G7の緊急共同声明
2月12日から13日にかけて、外国為替市場が慌しく動きました。その要因になったのは、主要7カ国(G7)の財務相・中銀総裁が発表した緊急共同声明です。その内容は、「為替の水準は基本的に市場が決める」との考えを共有した上で、各国が行っている財政政策や金融政策は、「それぞれの目的を達成するためのもの」であり、あからさまな介入などで、「意図的な為替水準や目標を誘導しない」ことなどがポイントとなります。
声明発表後、当初は日本の「アベノミクス」による円安容認と受け止められ、円安が進行したものの、その後はあるG7当局者が「円安の容認は誤っている。

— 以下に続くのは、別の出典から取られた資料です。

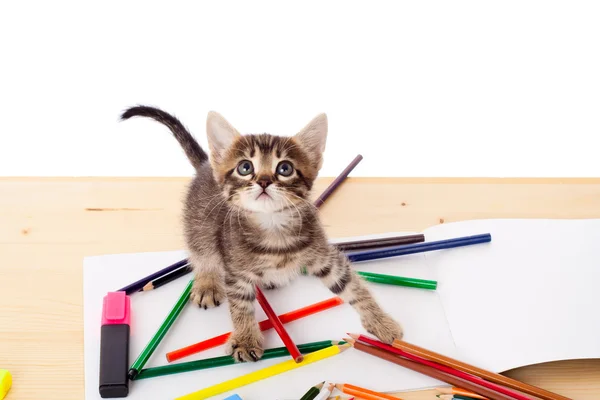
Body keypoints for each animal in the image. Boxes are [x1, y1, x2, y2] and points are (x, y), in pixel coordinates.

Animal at [120, 106, 404, 362]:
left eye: (285, 168)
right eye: (245, 167)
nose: (265, 181)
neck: (273, 227)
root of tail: (205, 164)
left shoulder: (324, 255)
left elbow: (353, 286)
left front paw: (381, 322)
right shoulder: (235, 270)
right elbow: (241, 305)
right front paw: (245, 339)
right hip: (199, 226)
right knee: (202, 255)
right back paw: (207, 283)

声明は円相場の過度の変動に懸念を示したもの」と発言し、一気に円高となる場面がありました。
結果として、声明の解釈を巡って逆に為替市場が混乱してしまった格好ですが、緊急声明の背後にあるのは、今週末にロシアのモスクワで開催されるG20財務相・中央銀行総裁会議向けの対策と思われます。
そもそも、日本だけでなく、多くの先進国も金融緩和策などを実施しており、自国通貨が安くなる一方、新興国からしてみれば、カネ余りの先進国からの資金流入や自国通貨高の傾向が生じているため、先進国に対して不満が高まっている状況です。そんな中、最近特に目立っている日本の「アベノミクス」は格好の標的となります。

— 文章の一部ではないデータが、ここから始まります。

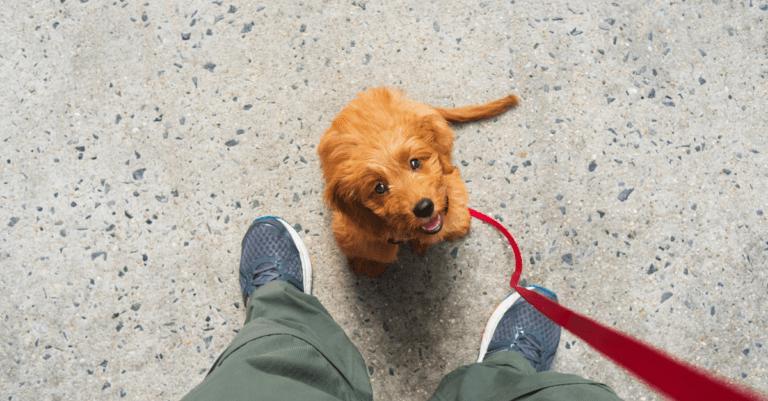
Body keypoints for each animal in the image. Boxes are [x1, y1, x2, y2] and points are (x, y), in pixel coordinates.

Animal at [316, 87, 520, 276]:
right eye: (379, 188)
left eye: (415, 163)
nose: (424, 208)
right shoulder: (355, 230)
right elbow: (369, 251)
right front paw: (367, 264)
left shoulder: (450, 187)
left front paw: (456, 226)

日本を名指しで「通貨競争を仕掛けている」と槍玉に挙がることで、他の先進国の政策にも批判が向かってしまうのを牽制するための緊急声明と考えられます。あくまでも、「金融緩和などの政策には目的があるが、それに付随して発生している自国通貨安は決してねらったものではなく、市場が決めている」というロジックです。
実際のG20でも、麻生財務相が「アベノミクス」の本来の主旨はデフレ脱却であり、通貨安ではない(円高修正の意味はあります)ことを説明するようですが、先進国(特に欧州)の一部では、「確かにアベノミクスそのものは支持するけど、急ピッチな円安進行はちょっとね・・・」という本音が見え隠れしているのも事実です。

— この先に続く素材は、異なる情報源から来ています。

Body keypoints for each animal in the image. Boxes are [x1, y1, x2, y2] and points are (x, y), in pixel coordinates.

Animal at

とはいえ、日本国内では、要人による「適正な為替水準は1米ドル100円」とか、「日経平均1万3,000円を目指す」など、具体的な水準に言及する発言が目立ちます。14日も、次期日銀総裁の有力候補が、「財務省と日銀の共同基金で外債を購入」、「1米ドル90~100円程度までは均衡への回帰」との認識を示しており、こうした発言が、「やっぱり日本は通貨競争を目論んでいる」など、G20での日本叩きの材料になってしまう可能性があります。
「円安ねらいの政策」と誤解されず、「アベノミクス」に対する各国の理解を得ることや、目標達成に向けた政策運営を進めていくためには、敢えて「余計なことを言わない」ことも時には重要であると言えます。